Geek: Did you guys play with your food as kids?

Pearn:
I grew up on a farm with brothers, so we didn’t have a lot of time to play. Mom would drop the bacon in the middle of the table and it was a kind of a hockey scrum to get as much of it as you could.

Cameron: When Kris and I first started developing this film, we both were talking about pickles and strawberries as one of the main foods we wanted to do. So I spent a Sunday carving up produce and using map tacks for eyes, and I also wanted to photograph them in natural sunlight and natural setting to help show the studio what it could look like. I took these photos and used them as part of the pitch.

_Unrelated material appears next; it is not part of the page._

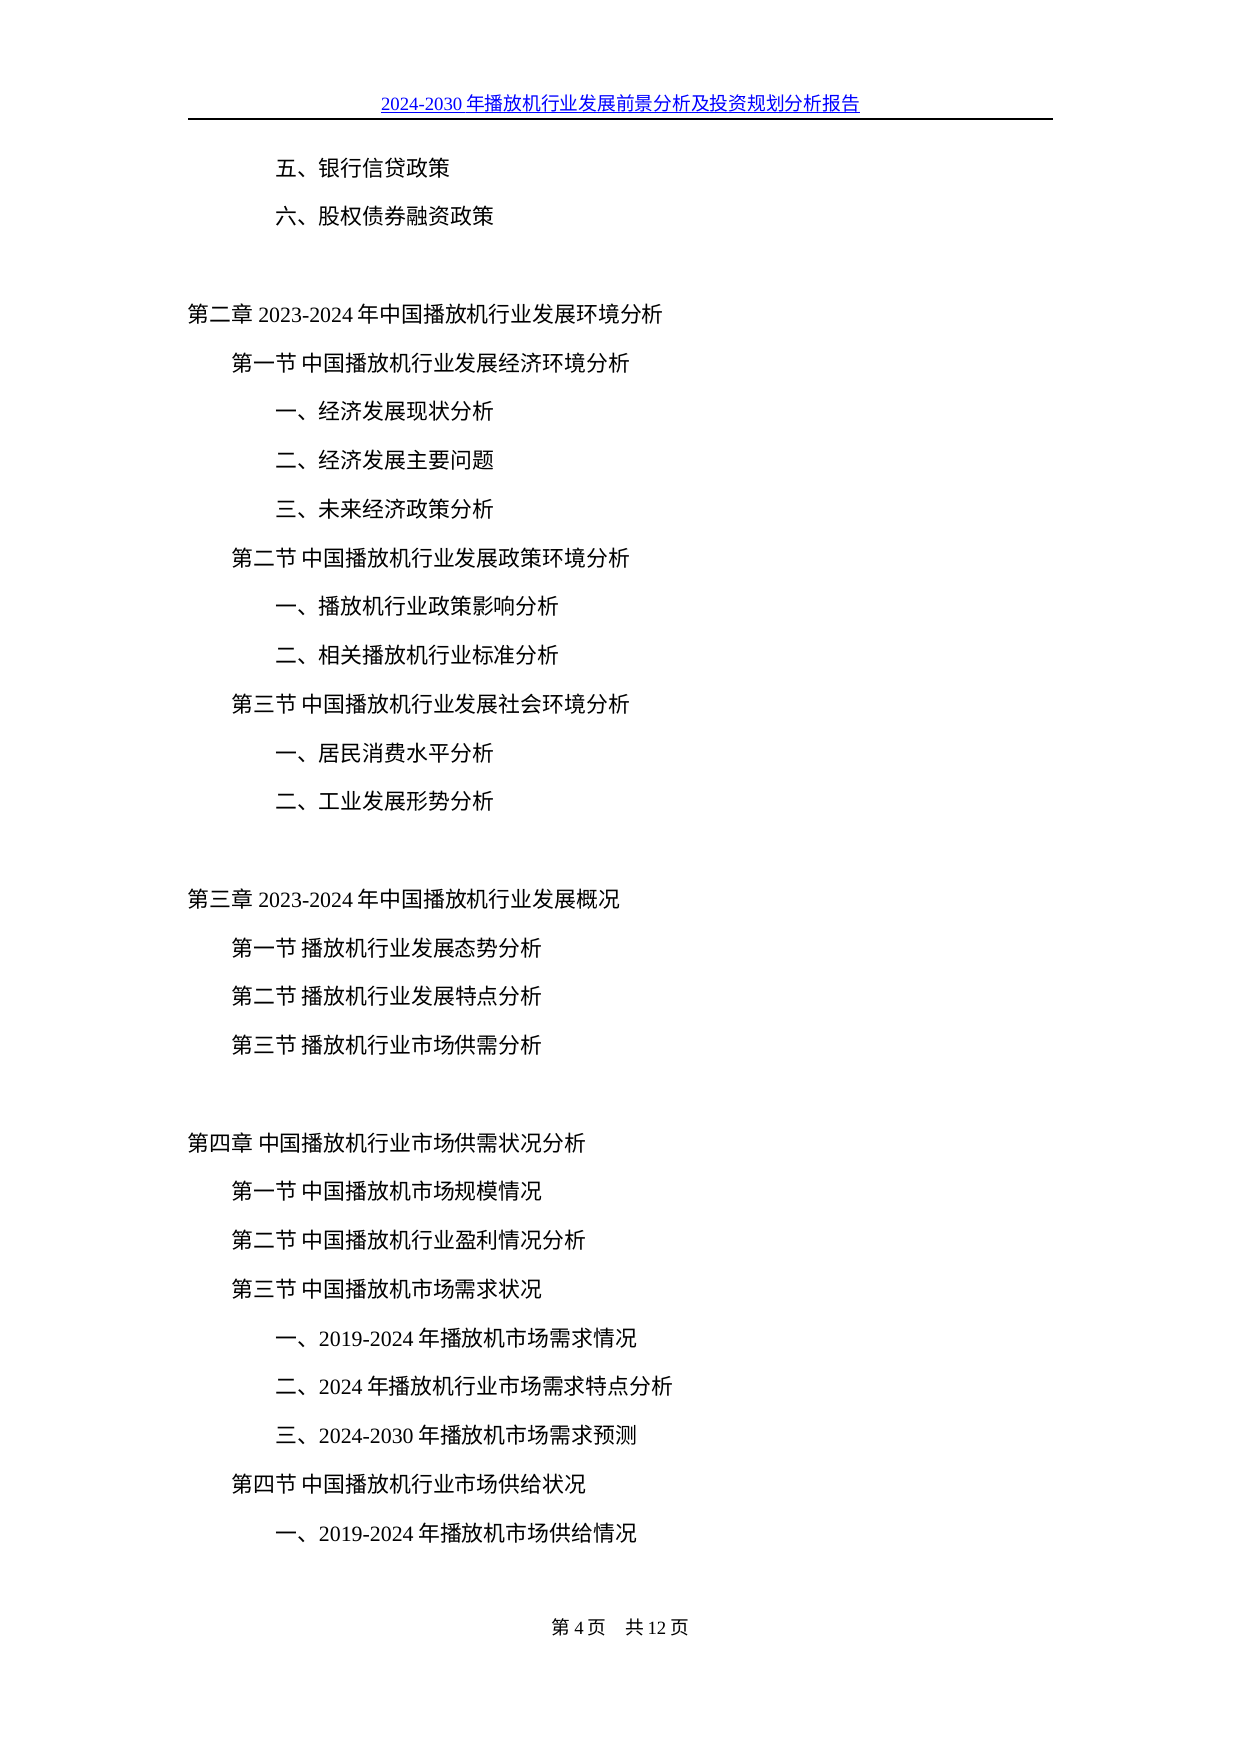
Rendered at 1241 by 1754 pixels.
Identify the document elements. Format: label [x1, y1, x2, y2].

Pearn: It really sold the movie.

Cameron: It was really fun, too. It was like getting to play in the backyard with toys.

Geek: What were the movies you loved as kids?

Cameron: Definitely the “Star Wars” stuff, and any kind of George Lucas or Steven Spielberg thing were pretty influential on this film. But also a lot of Disney animation for me.

Pearn: I grew up watching Warner Brothers [“Looney Tunes”] on one of the three channels we got on the weekends, and obsessed with that kind of comedy. And when I saw “The Secret Of Nimh” the first time, that blew my mind – the Don Bluth hands. But a lot of live-action references in this film we were on our sleeve, like “The Goonies,” “Gremlins,” “E.T.,” “Teen Wolf.”

Geek: Is Flint’s relationships with Sam and the other friends tested once he enters the world of his idol, Chester V?

Pearn: One of the things that got us excited when we were breaking the story was the idea of graduating Flint. [In the first film] he’s the only guy in a lab coat, but what happens when he goes to a place where everyone is in a lab coat? It is a little like going to high school or any kind of upgrade in life. And the empathetic sinew that pulls the movie together is this idea of “you get the girl, but how do you keep the girl?” How do you keep your friends as you go through the changes of life?

Cameron: How do you keep your friends when you have old friends and new friends, and want to keep everyone happy?

Pearn: We looked at a lot of ’80s movie references for that, like the “Can’t Buy Me Teen Wolf.”

Geek: When it came to your voice talent, what were some of the surprises you encountered?
Cameron: There was a pleasant surprise from Will because he would do a line over and over again, maybe 30 times, and each one was slightly different. And at a certain point he would try really different takes, and really explore different ways of saying a line.

Pearn: Definitely, with James Caan, I was surprised in our sessions with him how much he cared about the character and how method he was. He really needed to understand the motivation for everything. So Cody [who also voices Dill Pickle in the movie] would be working opposite him, doing the pickle voices and James Caan would just go with it and be completely in it. And he’d bring a lot of physicality to it.

Geek: Is it OK to be conflicted about the animals because they are cute but I also want to eat them? Like the cute little Barry strawberry, do I eat him or cuddle him?

Cameron: You cuddle him but the jelly they squirt out is safe to eat. So basically we’re telling kids not to eat vegetables anymore? [laughs]

Pearn: Eat the vegetable byproduct. I never stopped eating anything, but maybe that’s part of my personal problem!

Cameron: Maybe the food creatures will strike some sort of deal that when they die, you can eat them.

Pearn: Or when they’re sleeping, at least. You know, if you sneak up on them, it’s OK!